▶ **Try it**: Please count the lines in the material below that contain the string "договора". Reply with only the number.

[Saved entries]
-------------------------

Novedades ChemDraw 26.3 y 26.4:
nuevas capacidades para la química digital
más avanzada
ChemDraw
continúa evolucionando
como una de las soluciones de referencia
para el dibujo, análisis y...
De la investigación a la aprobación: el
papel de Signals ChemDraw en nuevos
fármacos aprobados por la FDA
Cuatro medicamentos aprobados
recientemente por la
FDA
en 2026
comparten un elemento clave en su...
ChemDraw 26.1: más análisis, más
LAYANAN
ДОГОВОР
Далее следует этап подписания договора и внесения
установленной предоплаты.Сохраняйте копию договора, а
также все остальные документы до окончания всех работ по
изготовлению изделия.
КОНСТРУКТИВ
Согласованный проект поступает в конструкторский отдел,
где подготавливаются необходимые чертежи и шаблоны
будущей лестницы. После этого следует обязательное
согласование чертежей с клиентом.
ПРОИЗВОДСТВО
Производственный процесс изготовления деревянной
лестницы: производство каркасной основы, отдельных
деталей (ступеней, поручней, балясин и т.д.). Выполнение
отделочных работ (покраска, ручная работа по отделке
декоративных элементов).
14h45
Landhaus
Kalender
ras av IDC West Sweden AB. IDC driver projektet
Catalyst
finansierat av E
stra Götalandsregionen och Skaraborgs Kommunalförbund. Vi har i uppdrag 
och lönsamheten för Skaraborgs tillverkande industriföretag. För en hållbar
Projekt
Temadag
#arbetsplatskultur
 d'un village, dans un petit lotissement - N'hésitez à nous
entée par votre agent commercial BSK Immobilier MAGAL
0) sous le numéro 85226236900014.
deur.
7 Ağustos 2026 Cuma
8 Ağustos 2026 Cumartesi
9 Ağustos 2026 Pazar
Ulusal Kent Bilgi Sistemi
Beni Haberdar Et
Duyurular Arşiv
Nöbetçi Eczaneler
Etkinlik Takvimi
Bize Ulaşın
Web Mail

-------------------------

▶ **Written solution**: 2